§ Work request
Return the lines below without any change, starting from the very first line and stopping after the line that contains "SLEDUJTE NÁS NA FACEBOOKU". Include both of those lines.

[Saved entries]
---------------

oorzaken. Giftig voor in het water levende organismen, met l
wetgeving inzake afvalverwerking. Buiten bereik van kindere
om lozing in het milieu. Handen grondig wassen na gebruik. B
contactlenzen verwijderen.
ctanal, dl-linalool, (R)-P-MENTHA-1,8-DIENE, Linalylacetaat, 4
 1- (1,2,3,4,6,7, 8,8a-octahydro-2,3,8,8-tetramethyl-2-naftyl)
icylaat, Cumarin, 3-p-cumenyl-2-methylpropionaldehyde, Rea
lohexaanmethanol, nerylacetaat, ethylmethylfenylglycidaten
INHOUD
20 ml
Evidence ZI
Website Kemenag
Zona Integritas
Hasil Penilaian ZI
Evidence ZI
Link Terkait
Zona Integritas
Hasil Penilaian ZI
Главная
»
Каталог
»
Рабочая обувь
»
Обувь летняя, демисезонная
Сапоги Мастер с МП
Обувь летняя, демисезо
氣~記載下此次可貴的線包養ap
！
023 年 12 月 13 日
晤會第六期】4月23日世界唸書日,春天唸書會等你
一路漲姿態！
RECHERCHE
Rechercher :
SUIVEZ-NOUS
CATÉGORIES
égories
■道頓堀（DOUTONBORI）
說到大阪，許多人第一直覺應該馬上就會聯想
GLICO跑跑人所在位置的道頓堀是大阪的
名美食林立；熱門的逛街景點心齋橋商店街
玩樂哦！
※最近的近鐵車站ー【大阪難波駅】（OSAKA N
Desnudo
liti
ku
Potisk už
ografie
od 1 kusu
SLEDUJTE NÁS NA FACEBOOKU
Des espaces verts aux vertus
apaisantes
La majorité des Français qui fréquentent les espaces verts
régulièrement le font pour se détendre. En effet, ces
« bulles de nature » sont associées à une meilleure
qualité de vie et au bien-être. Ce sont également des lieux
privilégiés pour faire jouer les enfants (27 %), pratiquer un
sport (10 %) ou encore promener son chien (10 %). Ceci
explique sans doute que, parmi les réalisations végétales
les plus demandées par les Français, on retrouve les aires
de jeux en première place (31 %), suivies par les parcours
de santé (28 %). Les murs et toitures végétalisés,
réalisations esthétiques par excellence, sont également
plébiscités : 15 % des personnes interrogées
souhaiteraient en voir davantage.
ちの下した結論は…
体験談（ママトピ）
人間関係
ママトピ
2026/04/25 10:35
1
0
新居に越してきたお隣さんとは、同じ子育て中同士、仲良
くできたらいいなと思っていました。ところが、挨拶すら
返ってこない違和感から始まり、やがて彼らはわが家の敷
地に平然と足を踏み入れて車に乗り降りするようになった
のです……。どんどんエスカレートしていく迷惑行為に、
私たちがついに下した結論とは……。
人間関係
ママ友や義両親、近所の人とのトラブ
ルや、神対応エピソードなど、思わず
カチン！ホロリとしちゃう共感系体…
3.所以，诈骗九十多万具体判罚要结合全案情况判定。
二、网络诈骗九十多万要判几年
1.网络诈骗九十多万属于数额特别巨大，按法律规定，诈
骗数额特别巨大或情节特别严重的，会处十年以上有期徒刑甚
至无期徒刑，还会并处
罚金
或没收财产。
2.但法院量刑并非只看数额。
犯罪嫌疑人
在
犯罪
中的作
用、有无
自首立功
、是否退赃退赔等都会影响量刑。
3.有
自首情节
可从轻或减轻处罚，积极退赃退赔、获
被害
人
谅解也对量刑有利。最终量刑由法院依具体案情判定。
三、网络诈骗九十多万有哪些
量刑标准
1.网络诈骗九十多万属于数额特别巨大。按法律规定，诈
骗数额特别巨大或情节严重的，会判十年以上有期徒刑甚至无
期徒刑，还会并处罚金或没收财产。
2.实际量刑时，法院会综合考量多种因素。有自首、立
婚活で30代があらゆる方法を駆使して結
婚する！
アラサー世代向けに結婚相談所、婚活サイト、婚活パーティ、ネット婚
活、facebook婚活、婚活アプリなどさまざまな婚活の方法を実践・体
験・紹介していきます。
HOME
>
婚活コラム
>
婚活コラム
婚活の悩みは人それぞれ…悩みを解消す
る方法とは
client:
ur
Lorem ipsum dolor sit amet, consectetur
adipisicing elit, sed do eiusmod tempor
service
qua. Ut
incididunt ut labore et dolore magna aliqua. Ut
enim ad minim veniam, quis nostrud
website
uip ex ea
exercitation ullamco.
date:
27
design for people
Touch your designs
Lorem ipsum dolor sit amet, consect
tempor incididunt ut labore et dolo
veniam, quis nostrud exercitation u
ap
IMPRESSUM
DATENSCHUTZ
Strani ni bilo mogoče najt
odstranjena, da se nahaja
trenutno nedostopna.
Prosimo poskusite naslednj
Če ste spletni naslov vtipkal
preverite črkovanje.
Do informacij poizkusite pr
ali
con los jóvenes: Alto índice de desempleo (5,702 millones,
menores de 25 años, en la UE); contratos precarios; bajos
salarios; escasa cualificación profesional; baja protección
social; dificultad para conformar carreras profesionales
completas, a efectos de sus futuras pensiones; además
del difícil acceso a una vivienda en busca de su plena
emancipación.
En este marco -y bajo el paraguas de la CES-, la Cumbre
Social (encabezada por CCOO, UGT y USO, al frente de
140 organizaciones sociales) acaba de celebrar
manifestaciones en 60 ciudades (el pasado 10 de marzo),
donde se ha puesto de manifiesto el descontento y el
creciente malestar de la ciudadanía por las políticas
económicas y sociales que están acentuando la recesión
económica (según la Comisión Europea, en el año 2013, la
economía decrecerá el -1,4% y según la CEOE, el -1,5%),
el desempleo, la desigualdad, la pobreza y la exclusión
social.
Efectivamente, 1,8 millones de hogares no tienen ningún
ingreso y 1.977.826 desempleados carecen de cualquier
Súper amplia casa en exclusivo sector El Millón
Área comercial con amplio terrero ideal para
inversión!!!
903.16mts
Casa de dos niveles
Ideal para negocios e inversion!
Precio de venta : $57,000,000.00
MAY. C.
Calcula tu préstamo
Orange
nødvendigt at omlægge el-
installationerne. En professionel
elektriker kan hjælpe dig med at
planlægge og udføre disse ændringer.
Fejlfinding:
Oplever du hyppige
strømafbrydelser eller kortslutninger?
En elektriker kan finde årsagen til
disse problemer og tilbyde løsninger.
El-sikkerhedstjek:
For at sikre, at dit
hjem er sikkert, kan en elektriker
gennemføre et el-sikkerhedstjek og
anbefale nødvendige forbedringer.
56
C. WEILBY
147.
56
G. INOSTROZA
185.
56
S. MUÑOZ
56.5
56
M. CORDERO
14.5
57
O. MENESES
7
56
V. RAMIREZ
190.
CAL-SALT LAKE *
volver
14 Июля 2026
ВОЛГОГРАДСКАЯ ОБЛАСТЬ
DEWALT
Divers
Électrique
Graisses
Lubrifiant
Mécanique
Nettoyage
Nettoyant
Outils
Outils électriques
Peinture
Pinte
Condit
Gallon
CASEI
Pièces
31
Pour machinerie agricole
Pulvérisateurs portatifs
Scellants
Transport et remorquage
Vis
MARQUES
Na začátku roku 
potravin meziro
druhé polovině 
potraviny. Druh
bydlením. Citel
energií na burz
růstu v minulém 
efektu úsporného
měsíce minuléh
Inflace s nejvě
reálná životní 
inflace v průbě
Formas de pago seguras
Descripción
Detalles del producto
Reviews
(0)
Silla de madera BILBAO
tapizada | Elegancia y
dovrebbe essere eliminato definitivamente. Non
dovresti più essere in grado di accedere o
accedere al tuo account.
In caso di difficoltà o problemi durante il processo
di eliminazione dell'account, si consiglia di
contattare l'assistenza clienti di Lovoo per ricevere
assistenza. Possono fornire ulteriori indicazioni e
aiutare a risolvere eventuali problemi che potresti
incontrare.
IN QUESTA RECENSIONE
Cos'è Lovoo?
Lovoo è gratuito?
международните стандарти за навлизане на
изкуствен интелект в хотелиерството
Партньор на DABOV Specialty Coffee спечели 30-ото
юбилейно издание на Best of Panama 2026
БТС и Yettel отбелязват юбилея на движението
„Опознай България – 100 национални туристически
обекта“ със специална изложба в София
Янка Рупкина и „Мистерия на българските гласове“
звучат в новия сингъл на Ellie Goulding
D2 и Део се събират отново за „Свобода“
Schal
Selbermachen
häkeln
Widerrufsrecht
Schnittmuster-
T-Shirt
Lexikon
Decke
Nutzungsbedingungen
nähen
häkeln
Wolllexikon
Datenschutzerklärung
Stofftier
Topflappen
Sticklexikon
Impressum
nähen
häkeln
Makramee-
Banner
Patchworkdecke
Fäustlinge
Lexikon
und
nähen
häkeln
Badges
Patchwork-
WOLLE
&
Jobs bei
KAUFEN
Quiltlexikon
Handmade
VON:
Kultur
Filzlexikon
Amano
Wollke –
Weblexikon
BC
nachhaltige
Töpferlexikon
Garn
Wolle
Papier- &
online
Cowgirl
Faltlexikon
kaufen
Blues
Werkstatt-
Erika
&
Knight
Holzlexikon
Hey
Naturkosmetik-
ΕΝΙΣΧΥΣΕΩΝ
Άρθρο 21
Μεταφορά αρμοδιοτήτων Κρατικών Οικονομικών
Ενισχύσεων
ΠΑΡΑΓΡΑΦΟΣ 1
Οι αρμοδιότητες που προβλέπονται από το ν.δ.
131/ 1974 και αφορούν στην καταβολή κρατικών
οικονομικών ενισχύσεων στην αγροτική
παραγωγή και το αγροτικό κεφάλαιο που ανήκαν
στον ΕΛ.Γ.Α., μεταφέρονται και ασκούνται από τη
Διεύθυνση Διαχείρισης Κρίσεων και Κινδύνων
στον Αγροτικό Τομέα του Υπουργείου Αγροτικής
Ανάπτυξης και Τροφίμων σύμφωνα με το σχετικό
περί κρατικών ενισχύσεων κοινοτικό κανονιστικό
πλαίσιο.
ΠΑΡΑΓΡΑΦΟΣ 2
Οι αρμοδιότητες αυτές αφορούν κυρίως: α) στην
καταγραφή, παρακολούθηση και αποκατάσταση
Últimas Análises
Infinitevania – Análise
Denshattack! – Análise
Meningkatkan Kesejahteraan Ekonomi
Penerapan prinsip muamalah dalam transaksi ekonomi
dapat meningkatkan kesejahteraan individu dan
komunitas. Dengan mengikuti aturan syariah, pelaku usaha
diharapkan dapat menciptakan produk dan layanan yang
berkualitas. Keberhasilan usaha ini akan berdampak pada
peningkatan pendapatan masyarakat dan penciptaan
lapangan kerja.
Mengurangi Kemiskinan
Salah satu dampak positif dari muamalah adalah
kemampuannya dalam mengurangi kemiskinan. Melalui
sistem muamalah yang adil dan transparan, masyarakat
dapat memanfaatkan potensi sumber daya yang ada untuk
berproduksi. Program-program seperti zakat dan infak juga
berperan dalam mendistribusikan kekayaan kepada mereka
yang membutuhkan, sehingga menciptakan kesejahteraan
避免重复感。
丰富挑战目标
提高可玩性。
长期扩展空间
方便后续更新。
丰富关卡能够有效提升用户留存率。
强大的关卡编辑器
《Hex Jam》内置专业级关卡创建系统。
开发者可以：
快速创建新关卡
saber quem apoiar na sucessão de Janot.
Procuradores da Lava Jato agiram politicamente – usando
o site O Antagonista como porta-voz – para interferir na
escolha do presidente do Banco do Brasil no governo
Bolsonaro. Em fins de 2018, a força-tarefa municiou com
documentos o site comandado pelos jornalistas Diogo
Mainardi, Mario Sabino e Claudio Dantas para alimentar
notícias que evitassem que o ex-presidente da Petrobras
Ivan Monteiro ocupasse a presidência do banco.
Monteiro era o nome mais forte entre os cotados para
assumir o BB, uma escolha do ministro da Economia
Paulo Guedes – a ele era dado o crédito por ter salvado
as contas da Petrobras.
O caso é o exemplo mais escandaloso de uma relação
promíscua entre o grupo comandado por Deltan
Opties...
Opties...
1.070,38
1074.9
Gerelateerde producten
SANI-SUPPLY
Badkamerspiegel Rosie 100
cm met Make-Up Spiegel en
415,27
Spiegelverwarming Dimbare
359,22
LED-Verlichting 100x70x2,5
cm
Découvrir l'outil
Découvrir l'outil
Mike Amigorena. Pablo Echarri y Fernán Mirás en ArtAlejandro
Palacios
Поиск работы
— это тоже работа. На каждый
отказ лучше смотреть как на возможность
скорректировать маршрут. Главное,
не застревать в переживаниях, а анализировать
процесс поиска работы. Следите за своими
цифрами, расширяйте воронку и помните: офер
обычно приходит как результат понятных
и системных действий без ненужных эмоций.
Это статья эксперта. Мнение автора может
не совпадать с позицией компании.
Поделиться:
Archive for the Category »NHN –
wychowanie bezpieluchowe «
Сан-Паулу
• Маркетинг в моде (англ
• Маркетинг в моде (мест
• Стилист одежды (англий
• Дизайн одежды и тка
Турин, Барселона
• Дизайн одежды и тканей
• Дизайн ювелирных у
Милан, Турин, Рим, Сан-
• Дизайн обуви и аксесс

---------------

§ Answer section
oorzaken. Giftig voor in het water levende organismen, met l
wetgeving inzake afvalverwerking. Buiten bereik van kindere
om lozing in het milieu. Handen grondig wassen na gebruik. B
contactlenzen verwijderen.
ctanal, dl-linalool, (R)-P-MENTHA-1,8-DIENE, Linalylacetaat, 4
 1- (1,2,3,4,6,7, 8,8a-octahydro-2,3,8,8-tetramethyl-2-naftyl)
icylaat, Cumarin, 3-p-cumenyl-2-methylpropionaldehyde, Rea
lohexaanmethanol, nerylacetaat, ethylmethylfenylglycidaten
INHOUD
20 ml
Evidence ZI
Website Kemenag
Zona Integritas
Hasil Penilaian ZI
Evidence ZI
Link Terkait
Zona Integritas
Hasil Penilaian ZI
Главная
»
Каталог
»
Рабочая обувь
»
Обувь летняя, демисезонная
Сапоги Мастер с МП
Обувь летняя, демисезо
氣~記載下此次可貴的線包養ap
！
023 年 12 月 13 日
晤會第六期】4月23日世界唸書日,春天唸書會等你
一路漲姿態！
RECHERCHE
Rechercher :
SUIVEZ-NOUS
CATÉGORIES
égories
■道頓堀（DOUTONBORI）
說到大阪，許多人第一直覺應該馬上就會聯想
GLICO跑跑人所在位置的道頓堀是大阪的
名美食林立；熱門的逛街景點心齋橋商店街
玩樂哦！
※最近的近鐵車站ー【大阪難波駅】（OSAKA N
Desnudo
liti
ku
Potisk už
ografie
od 1 kusu
SLEDUJTE NÁS NA FACEBOOKU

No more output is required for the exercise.